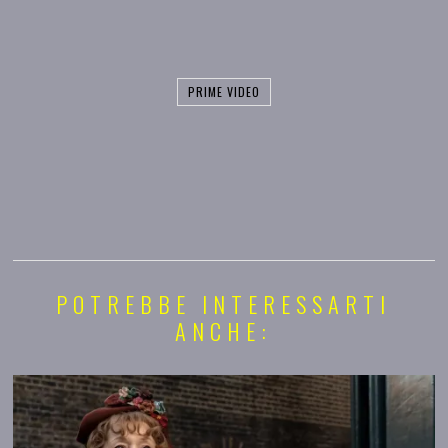
PRIME VIDEO
POTREBBE INTERESSARTI
ANCHE:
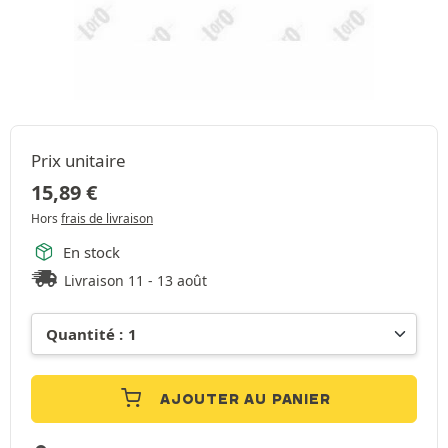
Prix unitaire
15,89
€
Hors
frais de livraison
En stock
Livraison 11 - 13 août
AJOUTER AU PANIER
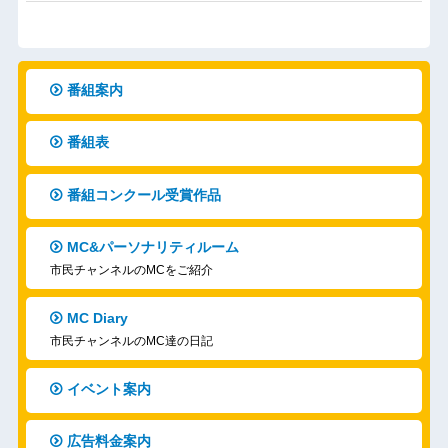
番組案内
番組表
番組コンクール受賞作品
MC&パーソナリティルーム
市民チャンネルのMCをご紹介
MC Diary
市民チャンネルのMC達の日記
イベント案内
広告料金案内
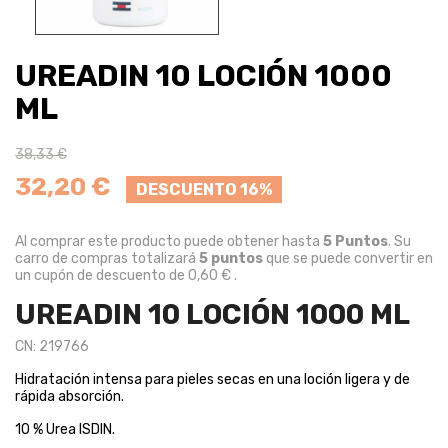
UREADIN 10 LOCIÓN 1000
ML
38,33 €
32,20 €
DESCUENTO 16%
Al comprar este producto puede obtener hasta
5
Puntos
. Su
carro de compras totalizará
5
puntos
que se puede convertir en
un cupón de descuento de
0,60 €
.
UREADIN 10 LOCIÓN 1000 ML
CN: 219766
Hidratación intensa para pieles secas en una loción ligera y de
rápida absorción.
10 % Urea ISDIN.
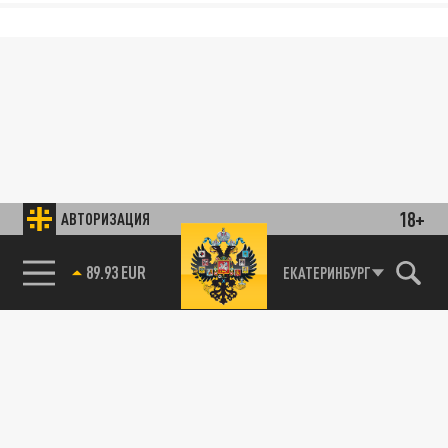
18+
АВТОРИЗАЦИЯ
85.64 BRENT
ЕКАТЕРИНБУРГ
89.93 EUR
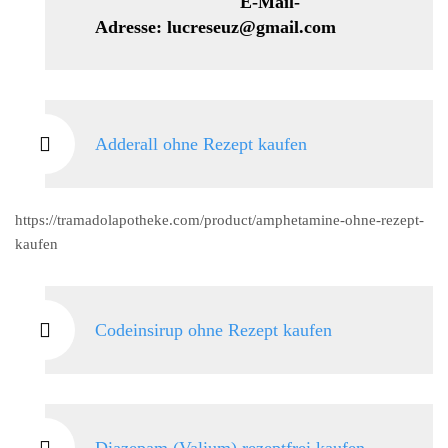
E-Mail-
Adresse: lucreseuz@gmail.com
Adderall ohne Rezept kaufen
https://tramadolapotheke.com/product/amphetamine-ohne-rezept-
kaufen
Codeinsirup ohne Rezept kaufen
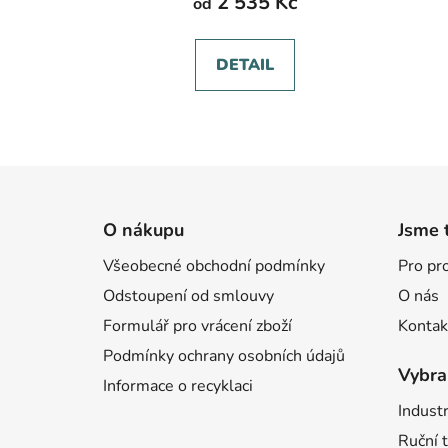
2 535 Kč
od
DETAIL
Z
á
O nákupu
Jsme 
p
Všeobecné obchodní podmínky
Pro pr
a
Odstoupení od smlouvy
O nás
t
í
Formulář pro vrácení zboží
Kontak
Podmínky ochrany osobních údajů
Vybra
Informace o recyklaci
Industr
Ruční t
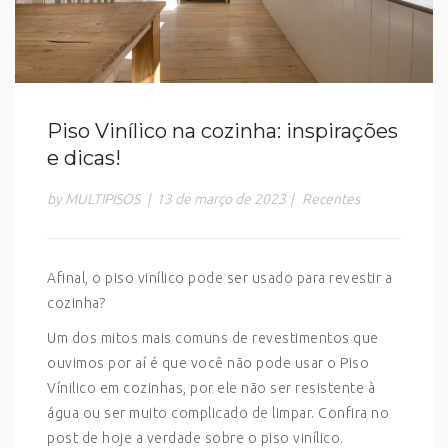
Piso Vinílico na cozinha: inspirações
e dicas!
by MULTIPISOS
|
13 de março de 2023
|
Recentes
Afinal, o piso vinílico pode ser usado para revestir a
cozinha?
Um dos mitos mais comuns de revestimentos que
ouvimos por aí é que você não pode usar o Piso
Vínilico em cozinhas, por ele não ser resistente à
água ou ser muito complicado de limpar. Confira no
post de hoje a verdade sobre o piso vinílico.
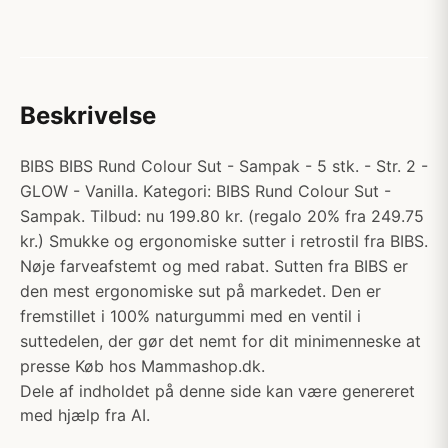
Beskrivelse
BIBS BIBS Rund Colour Sut - Sampak - 5 stk. - Str. 2 -
GLOW - Vanilla. Kategori: BIBS Rund Colour Sut -
Sampak. Tilbud: nu 199.80 kr. (regalo 20% fra 249.75
kr.) Smukke og ergonomiske sutter i retrostil fra BIBS.
Nøje farveafstemt og med rabat. Sutten fra BIBS er
den mest ergonomiske sut på markedet. Den er
fremstillet i 100% naturgummi med en ventil i
suttedelen, der gør det nemt for dit minimenneske at
presse Køb hos Mammashop.dk.
Dele af indholdet på denne side kan være genereret
med hjælp fra AI.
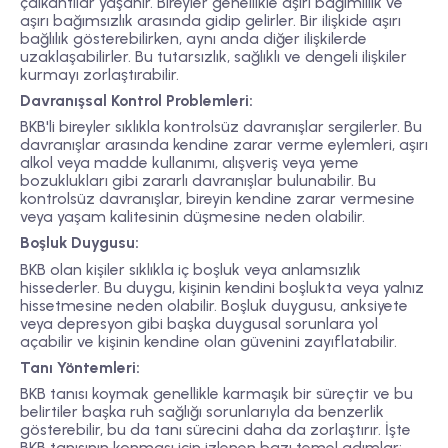
çalkantılar yaşanır. Bireyler genellikle aşırı bağımlılık ve
aşırı bağımsızlık arasında gidip gelirler. Bir ilişkide aşırı
bağlılık gösterebilirken, aynı anda diğer ilişkilerde
uzaklaşabilirler. Bu tutarsızlık, sağlıklı ve dengeli ilişkiler
kurmayı zorlaştırabilir.
Davranışsal Kontrol Problemleri:
BKB'li bireyler sıklıkla kontrolsüz davranışlar sergilerler. Bu
davranışlar arasında kendine zarar verme eylemleri, aşırı
alkol veya madde kullanımı, alışveriş veya yeme
bozuklukları gibi zararlı davranışlar bulunabilir. Bu
kontrolsüz davranışlar, bireyin kendine zarar vermesine
veya yaşam kalitesinin düşmesine neden olabilir.
Boşluk Duygusu:
BKB olan kişiler sıklıkla iç boşluk veya anlamsızlık
hissederler. Bu duygu, kişinin kendini boşlukta veya yalnız
hissetmesine neden olabilir. Boşluk duygusu, anksiyete
veya depresyon gibi başka duygusal sorunlara yol
açabilir ve kişinin kendine olan güvenini zayıflatabilir.
Tanı Yöntemleri:
BKB tanısı koymak genellikle karmaşık bir süreçtir ve bu
belirtiler başka ruh sağlığı sorunlarıyla da benzerlik
gösterebilir, bu da tanı sürecini daha da zorlaştırır. İşte
BKB tanısının konması için izlenen bazı temel adımlar:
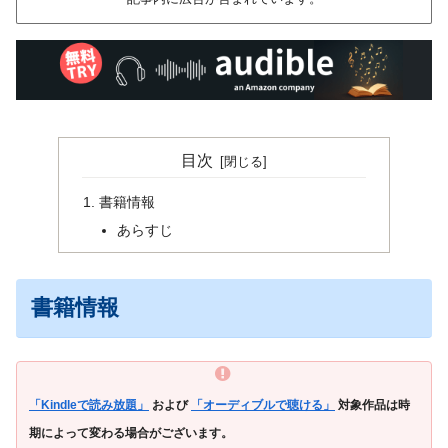
目次
書籍情報
あらすじ
書籍情報
「Kindleで読み放題」
および
「オーディブルで聴ける」
対象作品は時
期によって変わる場合がございます。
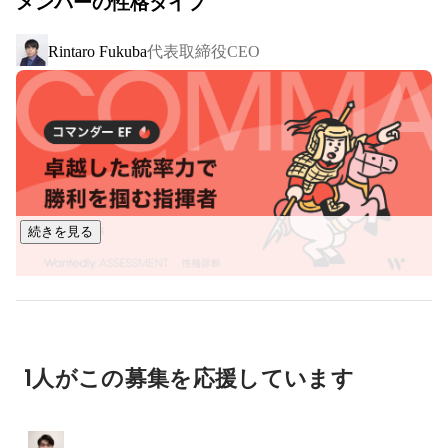
メンバーの性格タイプ
発事業だけやれば良いではなく、教育と開発どちらも行い、
橋渡しとなる仕組みを作ることだと考えています。

代表取締役CEO
Rintaro Fukuba
■ 事業内容

￣￣￣￣￣￣

・プログラミングスクール事業：COACHTECH

1,000時間の学習カリキュラムを提供し、実務で活躍できる人
材を育成するスクールです。

Webアプリケーション開発の案件を保証する選抜コミュニテ
ィを運営し、市場価値が高い人材の輩出に努めています。

続きを見る
・システム開発事業

スタートアップ企業や事業会社さんがお客様で、主に新規事
業のβ版開発から、その後の追加開発までご依頼いただいてい
ます。主にPHP/Laravelを使用し、フロントエンドはReactや
Vue.js等、様々に対応しています。

1人がこの募集を応援しています
・フリーランスエージェント事業

Web開発案件にフリーランスエンジニアをご紹介するエージ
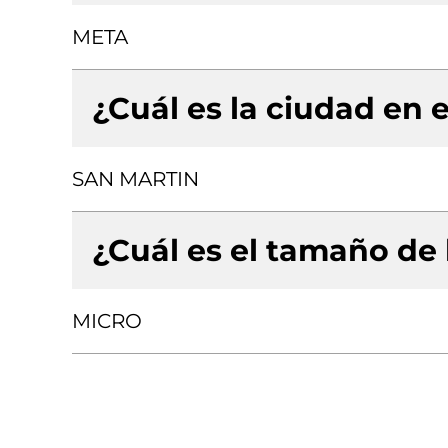
META
¿Cuál es la ciudad en e
SAN MARTIN
¿Cuál es el tamaño de
MICRO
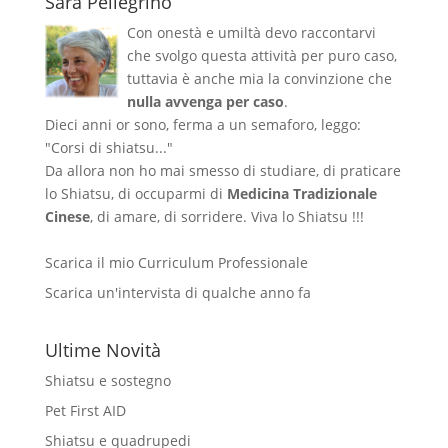
Sara Pellegrino
Con onestà e umiltà devo raccontarvi
che svolgo questa attività per puro caso,
tuttavia è anche mia la convinzione che
nulla avvenga per caso
.
Dieci anni or sono, ferma a un semaforo, leggo:
"Corsi di shiatsu..."
Da allora non ho mai smesso di studiare, di praticare
lo Shiatsu, di occuparmi di
Medicina Tradizionale
Cinese
, di amare, di sorridere. Viva lo Shiatsu !!!
Scarica il mio Curriculum Professionale
Scarica un'intervista di qualche anno fa
Ultime Novità
Shiatsu e sostegno
Pet First AID
Shiatsu e quadrupedi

•••

* ASSIGNMENT: In transcribing the material above, reproduce each line exactly and include none of the pictures.

* WRITTEN SOLUTION:
PRIME VIDEO
POTREBBE INTERESSARTI
ANCHE:
Prix unitaire
15,89
€
Hors
frais de livraison
En stock
Livraison 11 - 13 août
AJOUTER AU PANIER
番組案内
番組表
番組コンクール受賞作品
MC&パーソナリティルーム
市民チャンネルのMCをご紹介
MC Diary
市民チャンネルのMC達の日記
イベント案内
広告料金案内
UREADIN 10 LOCIÓN 1000
ML
38,33 €
32,20 €
DESCUENTO 16%
Al comprar este producto puede obtener hasta
5
Puntos
. Su
carro de compras totalizará
5
puntos
que se puede convertir en
un cupón de descuento de
0,60 €
.
UREADIN 10 LOCIÓN 1000 ML
CN: 219766
Hidratación intensa para pieles secas en una loción ligera y de
rápida absorción.
10 % Urea ISDIN.
18+
АВТОРИЗАЦИЯ
85.64 BRENT
ЕКАТЕРИНБУРГ
89.93 EUR
E-Mail-
Adresse: lucreseuz@gmail.com
Adderall ohne Rezept kaufen
https://tramadolapotheke.com/product/amphetamine-ohne-rezept-
kaufen
Codeinsirup ohne Rezept kaufen
2 535 Kč
od
DETAIL
Z
á
O nákupu
Jsme 
p
Všeobecné obchodní podmínky
Pro pr
a
Odstoupení od smlouvy
O nás
t
í
Formulář pro vrácení zboží
Kontak
Podmínky ochrany osobních údajů
Vybra
Informace o recyklaci
Industr
Ruční t
Piso Vinílico na cozinha: inspirações
e dicas!
by MULTIPISOS
|
13 de março de 2023
|
Recentes
Afinal, o piso vinílico pode ser usado para revestir a
cozinha?
Um dos mitos mais comuns de revestimentos que
ouvimos por aí é que você não pode usar o Piso
Vínilico em cozinhas, por ele não ser resistente à
água ou ser muito complicado de limpar. Confira no
post de hoje a verdade sobre o piso vinílico.
Beskrivelse
BIBS BIBS Rund Colour Sut - Sampak - 5 stk. - Str. 2 -
GLOW - Vanilla. Kategori: BIBS Rund Colour Sut -
Sampak. Tilbud: nu 199.80 kr. (regalo 20% fra 249.75
kr.) Smukke og ergonomiske sutter i retrostil fra BIBS.
Nøje farveafstemt og med rabat. Sutten fra BIBS er
den mest ergonomiske sut på markedet. Den er
fremstillet i 100% naturgummi med en ventil i
suttedelen, der gør det nemt for dit minimenneske at
presse Køb hos Mammashop.dk.
Dele af indholdet på denne side kan være genereret
med hjælp fra AI.
çalkantılar yaşanır. Bireyler genellikle aşırı bağımlılık ve
aşırı bağımsızlık arasında gidip gelirler. Bir ilişkide aşırı
bağlılık gösterebilirken, aynı anda diğer ilişkilerde
uzaklaşabilirler. Bu tutarsızlık, sağlıklı ve dengeli ilişkiler
kurmayı zorlaştırabilir.
Davranışsal Kontrol Problemleri:
BKB'li bireyler sıklıkla kontrolsüz davranışlar sergilerler. Bu
davranışlar arasında kendine zarar verme eylemleri, aşırı
alkol veya madde kullanımı, alışveriş veya yeme
bozuklukları gibi zararlı davranışlar bulunabilir. Bu
kontrolsüz davranışlar, bireyin kendine zarar vermesine
veya yaşam kalitesinin düşmesine neden olabilir.
Boşluk Duygusu:
BKB olan kişiler sıklıkla iç boşluk veya anlamsızlık
hissederler. Bu duygu, kişinin kendini boşlukta veya yalnız
hissetmesine neden olabilir. Boşluk duygusu, anksiyete
veya depresyon gibi başka duygusal sorunlara yol
açabilir ve kişinin kendine olan güvenini zayıflatabilir.
Tanı Yöntemleri:
BKB tanısı koymak genellikle karmaşık bir süreçtir ve bu
belirtiler başka ruh sağlığı sorunlarıyla da benzerlik
gösterebilir, bu da tanı sürecini daha da zorlaştırır. İşte
BKB tanısının konması için izlenen bazı temel adımlar:
目次
書籍情報
あらすじ
書籍情報
「Kindleで読み放題」
および
「オーディブルで聴ける」
対象作品は時
期によって変わる場合がございます。
メンバーの性格タイプ
発事業だけやれば良いではなく、教育と開発どちらも行い、
橋渡しとなる仕組みを作ることだと考えています。

代表取締役CEO
Rintaro Fukuba
■ 事業内容

￣￣￣￣￣￣

・プログラミングスクール事業：COACHTECH

1,000時間の学習カリキュラムを提供し、実務で活躍できる人
材を育成するスクールです。

Webアプリケーション開発の案件を保証する選抜コミュニテ
ィを運営し、市場価値が高い人材の輩出に努めています。

続きを見る
・システム開発事業

スタートアップ企業や事業会社さんがお客様で、主に新規事
業のβ版開発から、その後の追加開発までご依頼いただいてい
ます。主にPHP/Laravelを使用し、フロントエンドはReactや
Vue.js等、様々に対応しています。

1人がこの募集を応援しています
・フリーランスエージェント事業

Web開発案件にフリーランスエンジニアをご紹介するエージ
META
¿Cuál es la ciudad en e
SAN MARTIN
¿Cuál es el tamaño de
MICRO
Sara Pellegrino
Con onestà e umiltà devo raccontarvi
che svolgo questa attività per puro caso,
tuttavia è anche mia la convinzione che
nulla avvenga per caso
.
Dieci anni or sono, ferma a un semaforo, leggo:
"Corsi di shiatsu..."
Da allora non ho mai smesso di studiare, di praticare
lo Shiatsu, di occuparmi di
Medicina Tradizionale
Cinese
, di amare, di sorridere. Viva lo Shiatsu !!!
Scarica il mio Curriculum Professionale
Scarica un'intervista di qualche anno fa
Ultime Novità
Shiatsu e sostegno
Pet First AID
Shiatsu e quadrupedi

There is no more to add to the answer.